To investigate whether more than one mutation was an independent predictor of response, all mutations were allowed to enter a forward stepwise logistic regression model. Only the mutation at codon 215 entered the model (with an entry criteria of α= 0.05). When the entry criteria were increased to α= 0.15, the mutation at codon 184 also entered the model, with a final odds ratio of 0.08 for the 215 mutation (P = .006) and 0.27 for the 184 mutation (P = .13). Patients with baseline plasma virus with the combination of mutations at codons 215 and 184 were particularly likely not to respond to stavudine-lamivudine.
At least 6 aa changes in the HIV-1 RT (at codons 41, 67, 70, 210, 215, and/or 219) have been associated with resistance to zidovudine [5]. The results shown here suggest that preexisting mutations conferring resistance to zidovudine also predict failure with didanosine/hydroxyurea therapy and therapy with stavudine plus lamivudine, despite the fact that zidovudine was not included in these regimens.
In vitro and in vivo studies suggest that hydroxyurea, an inhibitor of the cellular enzyme ribonucleotide reductase, may enhance the antiretroviral effect of didanosine [6]. This effect seems to rely on an alteration of levels of the intracellular pools of dNTPs (especially dATP and ddATP), the active metabolite of didanosine [6]. Whereas this mechanism has been proposed to “control” drug resistance, the combination of hydroxyurea with didanosine does not prevent the selection of mutations associated with didanosine resistance [7]. More recently, hydroxyurea was shown to potentiate other nucleoside and nucleotide analogues against drug-resistant and -sensitive isolates in vitro [8]. Whereas preexisting zidovudine resistance is a poor prognostic marker for response to didanosine alone or in combination with zidovudine (see [9]), this effect has not been reported when didanosine is enhanced by coadministration of hydroxyurea. The dependence of the effect of hydroxyurea on mutations in the HIV RT supports the hypothesis that the mechanism of action of hydroxyurea is related to nucleoside metabolism rather than to its effects on the number of available target cells or other mechanisms [10].
At present, stavudine and lamivudine in combination are common components of HIV therapy. Previous studies have shown that preexposure to zidovudine reduces the efficacy of this regime [11]. Although the genetic basis of resistance to lamivudine has been well characterized, the same can not be said for stavudine. Mutations involved in stavudine resistance in vivo [12–15] have been difficult to define and may at least partially overlap with those selected by zidovudine. The predictive strength of mutations at codon 215 in this instance may reflect this overlap. Although phenotypic measures of resistance may be illuminating, they were not performed in this study.

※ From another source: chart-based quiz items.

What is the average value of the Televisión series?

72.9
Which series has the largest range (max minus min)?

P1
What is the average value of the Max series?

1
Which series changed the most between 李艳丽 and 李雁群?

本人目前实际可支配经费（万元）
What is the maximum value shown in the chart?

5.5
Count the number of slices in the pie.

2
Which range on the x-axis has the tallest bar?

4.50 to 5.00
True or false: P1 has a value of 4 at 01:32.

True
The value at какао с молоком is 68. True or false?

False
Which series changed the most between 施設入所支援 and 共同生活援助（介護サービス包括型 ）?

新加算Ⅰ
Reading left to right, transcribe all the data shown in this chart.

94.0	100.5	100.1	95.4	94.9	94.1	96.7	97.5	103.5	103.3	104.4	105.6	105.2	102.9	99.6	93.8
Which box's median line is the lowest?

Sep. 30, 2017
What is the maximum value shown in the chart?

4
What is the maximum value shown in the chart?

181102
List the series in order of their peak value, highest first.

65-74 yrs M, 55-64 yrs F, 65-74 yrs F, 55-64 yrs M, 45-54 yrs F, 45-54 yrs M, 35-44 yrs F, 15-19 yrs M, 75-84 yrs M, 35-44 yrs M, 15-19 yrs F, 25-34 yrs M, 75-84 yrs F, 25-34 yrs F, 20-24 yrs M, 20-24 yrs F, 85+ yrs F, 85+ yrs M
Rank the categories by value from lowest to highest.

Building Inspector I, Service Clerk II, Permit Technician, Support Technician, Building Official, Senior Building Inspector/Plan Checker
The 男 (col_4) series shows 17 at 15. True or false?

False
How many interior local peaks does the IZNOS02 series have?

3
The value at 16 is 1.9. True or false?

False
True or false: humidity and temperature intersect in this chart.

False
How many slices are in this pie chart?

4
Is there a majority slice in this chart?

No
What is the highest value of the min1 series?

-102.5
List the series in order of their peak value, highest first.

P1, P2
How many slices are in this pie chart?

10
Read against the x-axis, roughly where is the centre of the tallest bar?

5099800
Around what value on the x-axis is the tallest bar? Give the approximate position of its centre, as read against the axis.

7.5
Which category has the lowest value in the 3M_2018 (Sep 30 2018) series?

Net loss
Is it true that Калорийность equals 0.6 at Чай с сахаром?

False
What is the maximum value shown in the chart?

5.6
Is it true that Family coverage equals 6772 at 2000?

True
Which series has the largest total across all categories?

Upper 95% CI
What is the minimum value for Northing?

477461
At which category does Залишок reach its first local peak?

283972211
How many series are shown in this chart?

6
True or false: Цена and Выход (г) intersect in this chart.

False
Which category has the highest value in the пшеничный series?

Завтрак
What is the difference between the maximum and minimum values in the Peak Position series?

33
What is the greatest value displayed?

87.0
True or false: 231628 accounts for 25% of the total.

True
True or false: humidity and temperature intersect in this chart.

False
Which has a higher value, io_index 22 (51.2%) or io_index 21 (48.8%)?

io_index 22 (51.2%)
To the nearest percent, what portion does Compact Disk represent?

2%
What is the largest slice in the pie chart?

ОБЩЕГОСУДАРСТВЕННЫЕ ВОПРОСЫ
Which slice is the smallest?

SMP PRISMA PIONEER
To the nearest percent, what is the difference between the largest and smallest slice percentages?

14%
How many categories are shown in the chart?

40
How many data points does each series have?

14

In summary, our results demonstrate that mutations conferring resistance to zidovudine, specifically at codon 215, are likely associated with a diminished virologie response to regimens adding hydroxyurea to didanosine or regimens of stavudine plus lamivudine. These findings should be taken into consideration for patients with virologie failure associated with the development of nucleoside-analogue resistance.